Among the chattering classes on both the Left and the Right, it's become fashionable to decry what they call “Tribalism,” meaning solipsistic hyper-partisanship.

You'll notice that none of those doing the decrying actually belong to a tribe.

Those of us who do know that, in fact, they're wrong.

Tribalism is not the problem. Tribalism is the answer.

It's the lack of true tribe that is the problem.

Human beings are tribal animals. We're born with a need to belong: to be part of the life of an ongoing people, a group larger than a family but smaller than a nation. This provides us with a sense of belonging that nothing else can satisfy.

Since the longing to belong is inherent, when we don't have it, we seek it out. The tribe-substitutes that we end up with instead are all too often either something destructive—like a gang, or the Party—or something ephemeral and utterly trivial, like the Game, or the Concert.

Pagans, I would contend, are an emergent tribe, at least in potentia. Thou mayst not be a pagan alone. All pagan religions are tribal religions: they come with an inherent affiliation to a particular people.
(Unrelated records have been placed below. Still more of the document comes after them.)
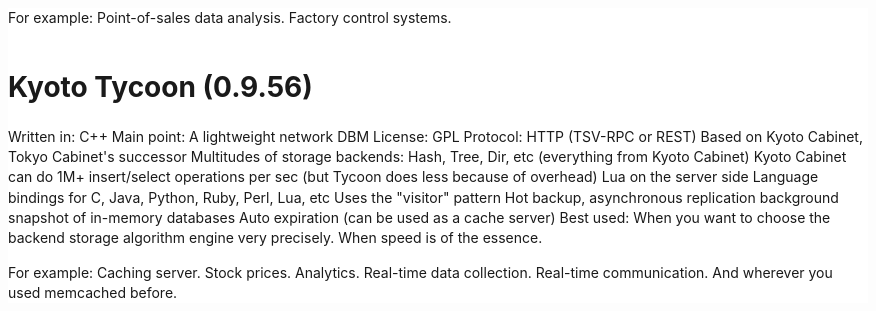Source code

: For example: Point-of-sales data analysis. Factory control systems.

Kyoto Tycoon (0.9.56)
=====================
Written in: C++
Main point: A lightweight network DBM
License: GPL
Protocol: HTTP (TSV-RPC or REST)
Based on Kyoto Cabinet, Tokyo Cabinet's successor
Multitudes of storage backends: Hash, Tree, Dir, etc (everything from Kyoto Cabinet)
Kyoto Cabinet can do 1M+ insert/select operations per sec (but Tycoon does less because of overhead)
Lua on the server side
Language bindings for C, Java, Python, Ruby, Perl, Lua, etc
Uses the "visitor" pattern
Hot backup, asynchronous replication
background snapshot of in-memory databases
Auto expiration (can be used as a cache server)
Best used: When you want to choose the backend storage algorithm engine very precisely. When speed is of the essence.

For example: Caching server. Stock prices. Analytics. Real-time data collection. Real-time communication. And wherever you used memcached before.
A paganism without a people is an incomplete paganism.

The new tribes of the era of retribalization may not look exactly like the old tribes did, but in the long run, they will serve the same function, and bestow the same gifts: a sense of belonging, of rootedness, and thus—ultimately—of self.

Being in the same tribe certainly doesn't mean that we all like each other, or get along. In any tribe, there will certainly be disagreements.

But we will, regardless, share a sense of identity, and perceive one another as holding important things in common.

Tribes aren't perfect, old or new.

But they sure beat atomization, any day of the moon.